Here we no doubt reach the essential and fundamental objection to all Socialism and State trading. Private enterprise will always do better,—be more profit-producing and more efficient than State action. The " Government stroke " is always a poor stroke compared with the strokes of those who are working for private profit. The true source of wealth, and therefore of the production and provision of those things which men need in order to conquer their natural condition of poverty, want, and savagery, is enterprise and energy. But enterprise and energy are the attributes of the individual who is working in his own interest, while lethargy, formalism, supineness, are those of State employment. The State cannot offer the fruitful and stimulating incentive of profit to those whom it employs. It must either accept the feebleness of the " Government stroke," or else have recourse to the whip and the methods of slavery. All the world over, even in so well organised a State as Germany, it is found that the private contractor can build a battleship at least twenty-five per cent. cheaper than the Government. This is a practical example of what we mean by the " Government stroke."
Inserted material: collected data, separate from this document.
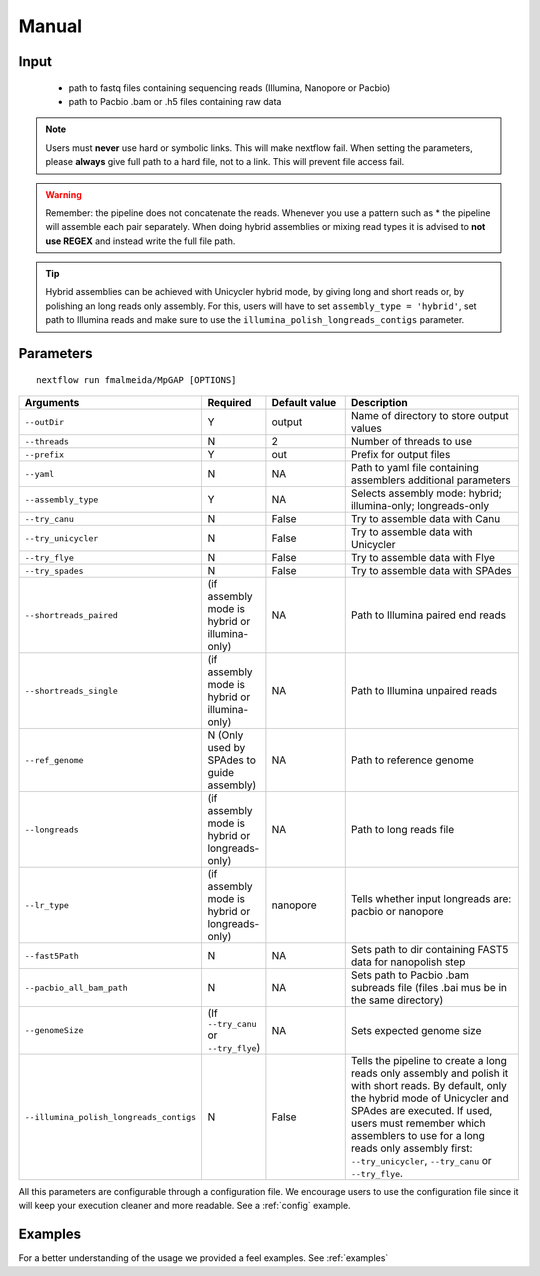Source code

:.. _manual:

Manual
******

Input
=====

    * path to fastq files containing sequencing reads (Illumina, Nanopore or Pacbio)
    * path to Pacbio .bam or .h5 files containing raw data

.. note::

  Users must **never** use hard or symbolic links. This will make nextflow fail.
  When setting the parameters, please **always** give full path to a hard file,
  not to a link. This will prevent file access fail.

.. warning::

  Remember: the pipeline does not concatenate the reads. Whenever you use a pattern such as \* the pipeline will assemble each pair
  separately. When doing hybrid assemblies or mixing read types it is advised to **not use REGEX** and instead write the full file
  path.


.. tip::

  Hybrid assemblies can be achieved with Unicycler hybrid mode, by giving long and
  short reads or, by polishing an long reads only assembly. For this, users will have
  to set ``assembly_type = 'hybrid'``, set path to Illumina reads and make sure to
  use the ``illumina_polish_longreads_contigs`` parameter.


Parameters
==========

::

   nextflow run fmalmeida/MpGAP [OPTIONS]

.. list-table::
   :widths: 20 10 20 50
   :header-rows: 1

   * - Arguments
     - Required
     - Default value
     - Description

   * - ``--outDir``
     - Y
     - output
     - Name of directory to store output values

   * - ``--threads``
     - N
     - 2
     - Number of threads to use

   * - ``--prefix``
     - Y
     - out
     - Prefix for output files

   * - ``--yaml``
     - N
     - NA
     - Path to yaml file containing assemblers additional parameters

   * - ``--assembly_type``
     - Y
     - NA
     - Selects assembly mode: hybrid; illumina-only; longreads-only

   * - ``--try_canu``
     - N
     - False
     - Try to assemble data with Canu

   * - ``--try_unicycler``
     - N
     - False
     - Try to assemble data with Unicycler

   * - ``--try_flye``
     - N
     - False
     - Try to assemble data with Flye

   * - ``--try_spades``
     - N
     - False
     - Try to assemble data with SPAdes

   * - ``--shortreads_paired``
     - (if assembly mode is hybrid or illumina-only)
     - NA
     - Path to Illumina paired end reads

   * - ``--shortreads_single``
     - (if assembly mode is hybrid or illumina-only)
     - NA
     - Path to Illumina unpaired reads

   * - ``--ref_genome``
     - N (Only used by SPAdes to guide assembly)
     - NA
     - Path to reference genome

   * - ``--longreads``
     - (if assembly mode is hybrid or longreads-only)
     - NA
     - Path to long reads file

   * - ``--lr_type``
     - (if assembly mode is hybrid or longreads-only)
     - nanopore
     - Tells whether input longreads are: pacbio or nanopore

   * - ``--fast5Path``
     - N
     - NA
     - Sets path to dir containing FAST5 data for nanopolish step

   * - ``--pacbio_all_bam_path``
     - N
     - NA
     - Sets path to Pacbio .bam subreads file (files .bai mus be in the same directory)

   * - ``--genomeSize``
     - (If ``--try_canu`` or ``--try_flye``)
     - NA
     - Sets expected genome size

   * - ``--illumina_polish_longreads_contigs``
     - N
     - False
     - Tells the pipeline to create a long reads only assembly and polish it with short reads. By default, only the hybrid mode of Unicycler and SPAdes are executed. If used, users must remember which assemblers to use for a long reads only assembly first: ``--try_unicycler``, ``--try_canu`` or ``--try_flye``.


All this parameters are configurable through a configuration file. We encourage users to use the configuration
file since it will keep your execution cleaner and more readable. See a :ref:`config` example.


Examples
========

For a better understanding of the usage we provided a feel examples. See :ref:`examples`
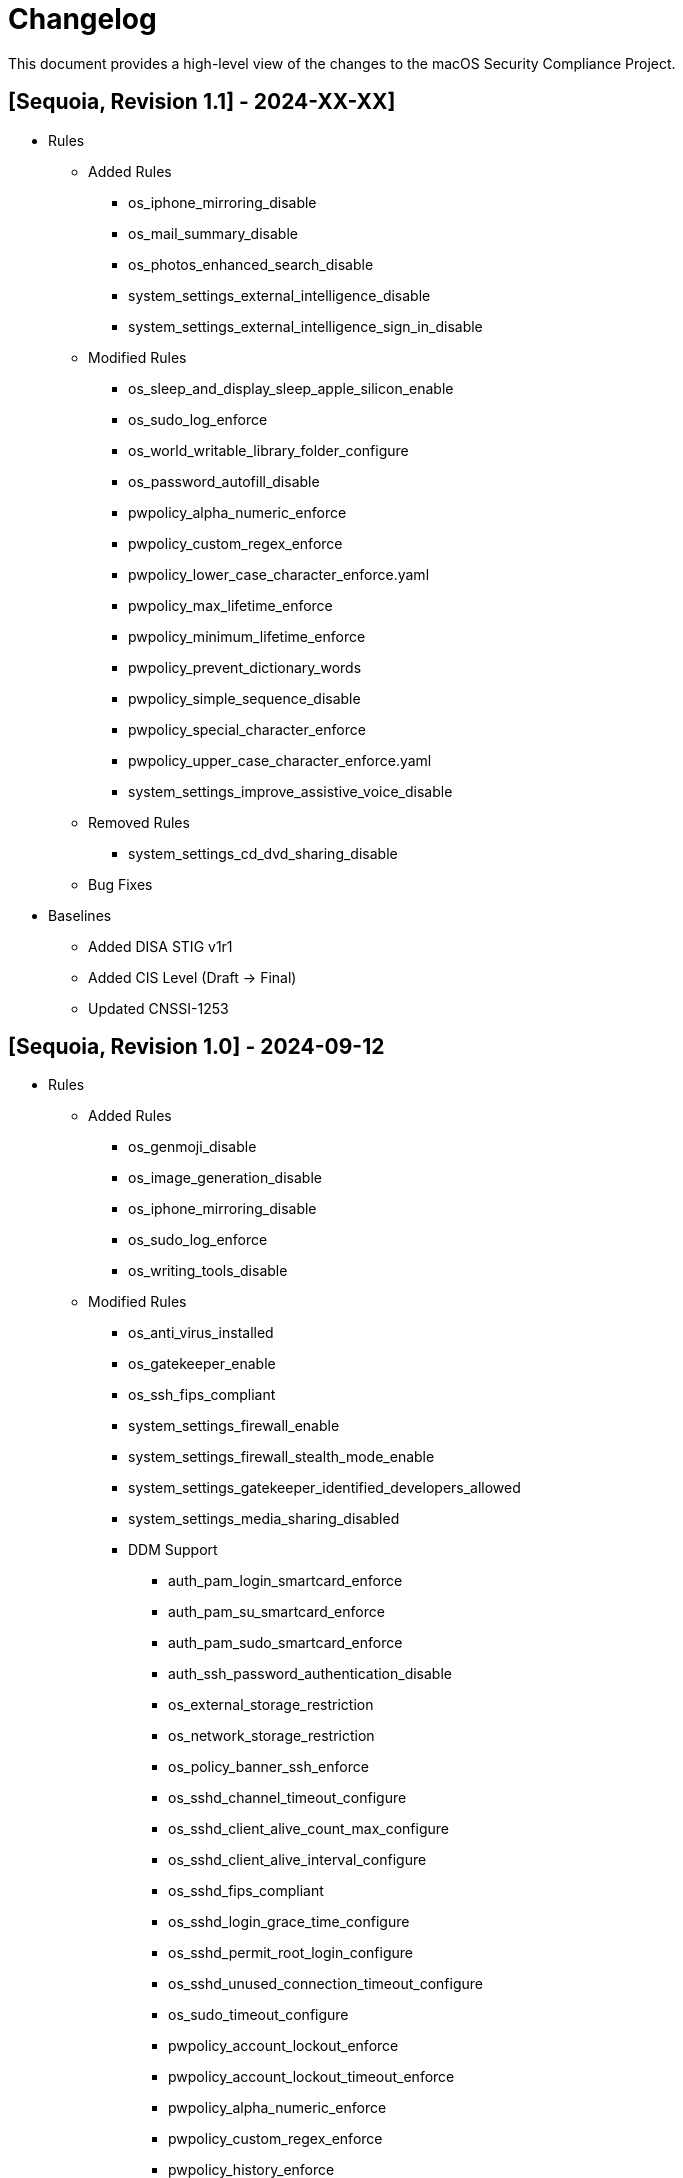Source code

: = Changelog

This document provides a high-level view of the changes to the macOS Security Compliance Project.

== [Sequoia, Revision 1.1] - 2024-XX-XX]
* Rules
** Added Rules
*** os_iphone_mirroring_disable
*** os_mail_summary_disable
*** os_photos_enhanced_search_disable
*** system_settings_external_intelligence_disable
*** system_settings_external_intelligence_sign_in_disable
** Modified Rules
*** os_sleep_and_display_sleep_apple_silicon_enable
*** os_sudo_log_enforce
*** os_world_writable_library_folder_configure
*** os_password_autofill_disable
*** pwpolicy_alpha_numeric_enforce
*** pwpolicy_custom_regex_enforce
*** pwpolicy_lower_case_character_enforce.yaml
*** pwpolicy_max_lifetime_enforce
*** pwpolicy_minimum_lifetime_enforce
*** pwpolicy_prevent_dictionary_words
*** pwpolicy_simple_sequence_disable
*** pwpolicy_special_character_enforce
*** pwpolicy_upper_case_character_enforce.yaml
*** system_settings_improve_assistive_voice_disable
** Removed Rules
*** system_settings_cd_dvd_sharing_disable
** Bug Fixes
* Baselines
** Added DISA STIG v1r1
** Added CIS Level (Draft -> Final)
** Updated CNSSI-1253

== [Sequoia, Revision 1.0] - 2024-09-12

* Rules
** Added Rules
*** os_genmoji_disable
*** os_image_generation_disable
*** os_iphone_mirroring_disable
*** os_sudo_log_enforce
*** os_writing_tools_disable
** Modified Rules
*** os_anti_virus_installed
*** os_gatekeeper_enable
*** os_ssh_fips_compliant
*** system_settings_firewall_enable
*** system_settings_firewall_stealth_mode_enable
*** system_settings_gatekeeper_identified_developers_allowed
*** system_settings_media_sharing_disabled
*** DDM Support
**** auth_pam_login_smartcard_enforce
**** auth_pam_su_smartcard_enforce
**** auth_pam_sudo_smartcard_enforce
**** auth_ssh_password_authentication_disable
**** os_external_storage_restriction
**** os_network_storage_restriction
**** os_policy_banner_ssh_enforce
**** os_sshd_channel_timeout_configure
**** os_sshd_client_alive_count_max_configure
**** os_sshd_client_alive_interval_configure
**** os_sshd_fips_compliant
**** os_sshd_login_grace_time_configure
**** os_sshd_permit_root_login_configure
**** os_sshd_unused_connection_timeout_configure
**** os_sudo_timeout_configure
**** pwpolicy_account_lockout_enforce
**** pwpolicy_account_lockout_timeout_enforce
**** pwpolicy_alpha_numeric_enforce
**** pwpolicy_custom_regex_enforce
**** pwpolicy_history_enforce
**** pwpolicy_max_lifetime_enforce
**** pwpolicy_minimum_length_enforce
**** pwpolicy_simple_sequence_disable
**** pwpolicy_special_character_enforce
** Removed Rules
*** os_firewall_log_enable
*** os_gatekeeper_rearm
*** os_safari_popups_disabled
** Bug Fixes
* Baselines
** Modified existing baselines
** Updated 800-171 to Revision 3
* Scripts
** generate_guidance
*** Support for Declarative Device Management (DDM)
*** Added support for severity
** generate_baseline
** generate_mappings
** generate_scap
*** Added support for severity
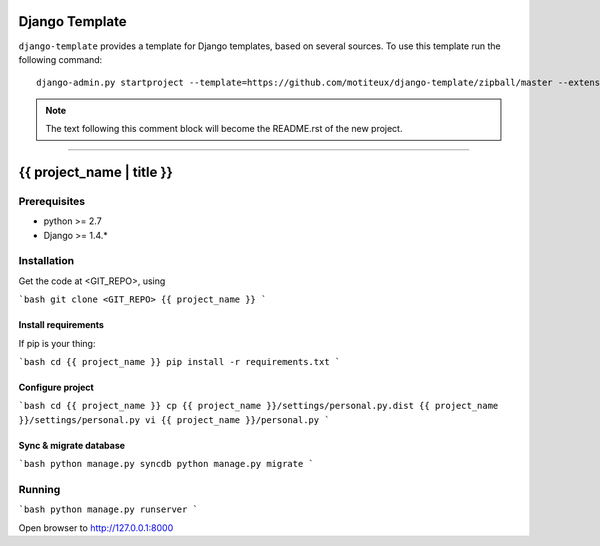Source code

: .. {% comment %}

===============
Django Template
===============

``django-template`` provides a template for Django templates,
based on several sources. To use this template run the following command::

     django-admin.py startproject --template=https://github.com/motiteux/django-template/zipball/master --extension=py,rst,gitignore,md project_name

.. note:: The text following this comment block will become the README.rst of the new project.

-----

.. {% endcomment %}

===============
{{ project_name | title }}
===============

Prerequisites
===============


- python >= 2.7
- Django >= 1.4.*

Installation
===============

Get the code at <GIT_REPO>, using

```bash
git clone <GIT_REPO> {{ project_name }}
```

Install requirements
---------------

If pip is your thing:

```bash
cd {{ project_name }}
pip install -r requirements.txt
```

Configure project
---------------

```bash
cd {{ project_name }}
cp {{ project_name }}/settings/personal.py.dist {{ project_name }}/settings/personal.py
vi {{ project_name }}/personal.py
```

Sync & migrate database
---------------

```bash
python manage.py syncdb
python manage.py migrate
```

Running
================

```bash
python manage.py runserver
```

Open browser to http://127.0.0.1:8000
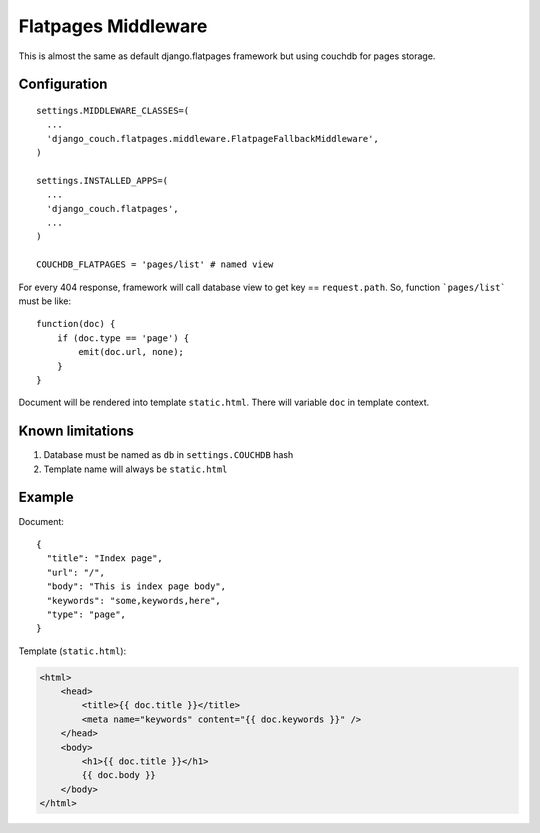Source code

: Flatpages Middleware
====================

This is almost the same as default django.flatpages framework but using couchdb for pages storage.

Configuration
-------------
::

  settings.MIDDLEWARE_CLASSES=(
    ...
    'django_couch.flatpages.middleware.FlatpageFallbackMiddleware',
  )

  settings.INSTALLED_APPS=(
    ...
    'django_couch.flatpages',
    ...
  )

  COUCHDB_FLATPAGES = 'pages/list' # named view


For every 404 response, framework will call database view to get key == ``request.path``. So, function ```pages/list``` must be like::

  function(doc) {
      if (doc.type == 'page') {
          emit(doc.url, none);
      }
  } 

Document will be rendered into template ``static.html``. There will variable ``doc`` in template context.


Known limitations
-----------------

#. Database must be named as ``db`` in ``settings.COUCHDB`` hash
#. Template name will always be ``static.html``

Example
-------
Document::

  {
    "title": "Index page",
    "url": "/",
    "body": "This is index page body",
    "keywords": "some,keywords,here",
    "type": "page",
  }

Template (``static.html``):

.. sourcecode:: html

  <html>
      <head>
          <title>{{ doc.title }}</title>
          <meta name="keywords" content="{{ doc.keywords }}" />
      </head>
      <body>
          <h1>{{ doc.title }}</h1>
          {{ doc.body }}
      </body>
  </html>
We desire to commend what we have written to the special attention of those members of the Liberal Party who are still uncommitted to Socialism pure and simple.

Surely they will not pass a Development Bill which is tainted by such tactics as those which inspire the motor- road clauses ! To hustle such a Bill through Parliament at the fag-end of the Session would be little short of madness. A measure of such importance requires minute and patient investigation. It ought not to be forced through Parliament with the covert threat that if it is rejected the Members responsible for such rejection will have to answer those who elected them for having withheld the flow of a river of gold which might have spread some of its benefits over their constituencies.

If we nationalise the railways, let us nationalise them in the light of day and with our eyes open, and not have recourse to the Machiavellian policy of first ruining the undertakings which we mean to acquire. The system of bleeding your victim as white as veal and then devouring him is, we believe, not unknown to the American Trusts and Combines, but assuredly it is one unworthy of an honest and upright State.